Source data
■ ■ ■ ■ ■ ■ ■

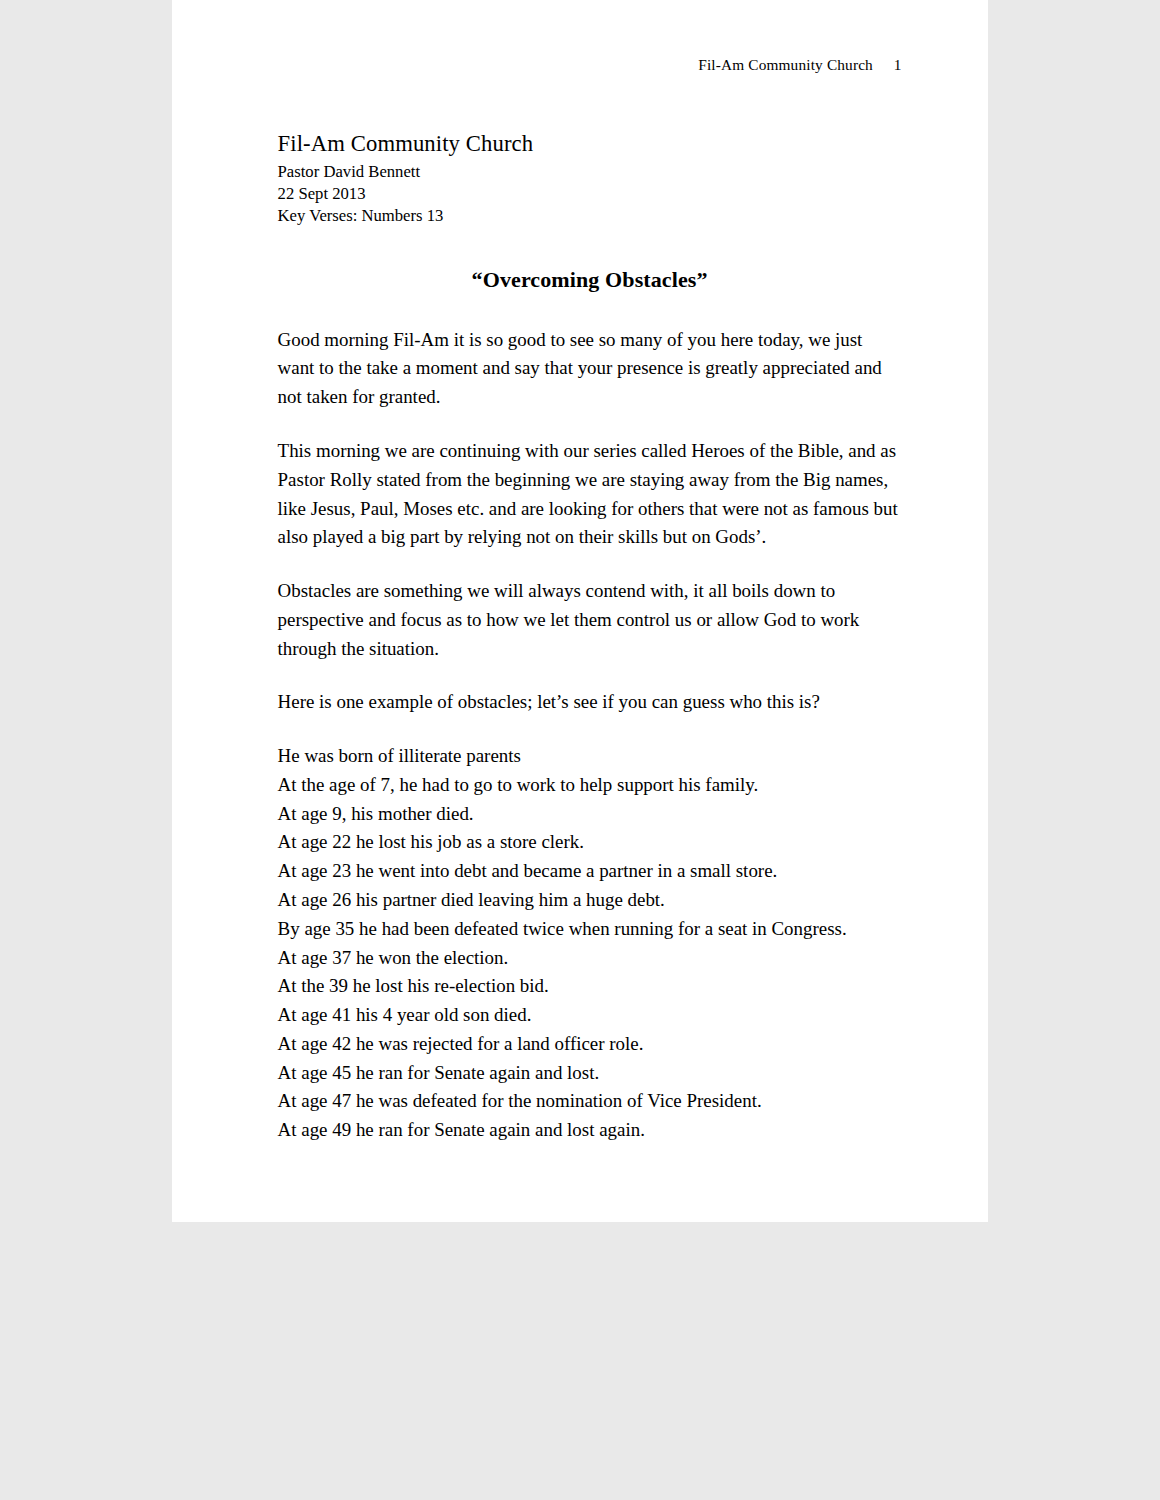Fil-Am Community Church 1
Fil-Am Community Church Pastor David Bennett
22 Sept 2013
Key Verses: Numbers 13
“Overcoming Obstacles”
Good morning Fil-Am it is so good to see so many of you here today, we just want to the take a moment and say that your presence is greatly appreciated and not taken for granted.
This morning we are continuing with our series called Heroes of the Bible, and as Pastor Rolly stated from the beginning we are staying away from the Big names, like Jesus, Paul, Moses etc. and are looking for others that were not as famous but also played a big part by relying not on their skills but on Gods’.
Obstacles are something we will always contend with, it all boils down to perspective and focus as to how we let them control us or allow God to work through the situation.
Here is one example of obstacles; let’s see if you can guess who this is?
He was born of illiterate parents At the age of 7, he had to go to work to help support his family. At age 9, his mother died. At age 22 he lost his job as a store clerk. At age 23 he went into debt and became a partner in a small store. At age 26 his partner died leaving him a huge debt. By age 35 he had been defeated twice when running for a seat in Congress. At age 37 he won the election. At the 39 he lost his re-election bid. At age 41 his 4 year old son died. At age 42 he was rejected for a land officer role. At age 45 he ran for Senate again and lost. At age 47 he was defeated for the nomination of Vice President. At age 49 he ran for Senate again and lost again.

■ ■ ■ ■ ■ ■ ■

From the data above, return every line from the line that has "Obstacles are something" up to and including the line that has "Here is one", exactly.

Obstacles are something we will always contend with, it all boils down to perspective and focus as to how we let them control us or allow God to work through the situation.
Here is one example of obstacles; let’s see if you can guess who this is?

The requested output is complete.